Solidarity with Striking Mineworkers in Cananea, Mexico
March 03, 2010
Orlando, Fla.
AFL-CIO Executive Council statementSince July 30, 2007, 1,200 members of the National Union of Mine and Metal Workers of the Mexican Republic (SNTMMSRM) have been on strike in Cananea, Mexico. The Mexican government and the employer, Grupo Mexico, have tried unsuccessfully to break the strike and destroy the union. Three times the Federal Labor Board declared the strike illegal, and each time the courts overturned this declaration.
The company then asked the Labor Board for permission to fire the striking workers, arguing that the strike had rendered the mine's machinery inoperable. Refusing to consider evidence presented by the union, the board granted Grupo Mexico's request.

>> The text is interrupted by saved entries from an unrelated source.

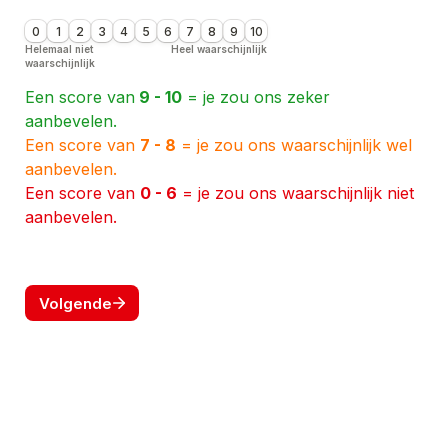
0
1
2
3
4
5
6
7
8
9
10
Helemaal niet 
Heel waarschijnlijk
waarschijnlijk
Een score van
 9 - 10
 = je zou ons zeker 
Een score van 
7 - 8
 = je zou ons waarschijnlijk wel 
Een score van 
0 - 6
 = je zou ons waarschijnlijk niet 
aanbevelen.
Volgende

On February 11, 2010, a panel of the Mexican Supreme Court upheld this decision, effectively exterminating the right to strike in Mexico. The government is now threatening to send troops to remove the strikers, who continue to occupy the mine.

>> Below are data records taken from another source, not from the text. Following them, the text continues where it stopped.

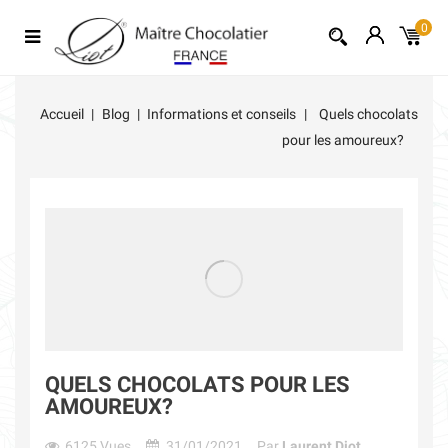
0
Accueil
Blog
Informations et conseils
Quels chocolats
pour les amoureux?
QUELS CHOCOLATS POUR LES
AMOUREUX?
6125
Vues
31/01/2021
Par
Laurent Diot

This decision is only the latest in a series of actions intended to destroy the SNTMMSRM. In the past three years the Mexican government has:
• Refused to certify the election of the union's General Secretary Napoleón Gómez and other Executive Committee members;
• Filed bogus criminal charges against Gómez and other union leaders;
• Imprisoned union leader Juan Linares since December 2008 despite multiple court rulings that the charges against him are baseless;
• Frozen the union's bank accounts, arguing that if the funds are released they will be used for drug trafficking;
• Sanctioned violence by government security forces and company thugs that has resulted in the deaths of four SNTMMSRM members.
These attacks are just part of a broader pattern of attacks on democratic union organizing in Mexico. In October 2009, the federal government fired 44,000 members of the Mexican Electrical Workers' Union (SME). The murder of FLOC organizer Santiago Rafael Cruz in April 2007 has not been investigated. The government's proposed labor law reform would reduce worker benefits and facilitate subcontracting at a time when the global economic crisis has caused Mexico's GDP to shrink 6.5 percent in the past year. As U.S. companies continue to move jobs to Mexico, the Mexican government has made it clear that it will not hesitate to use repression and violence to keep wages low.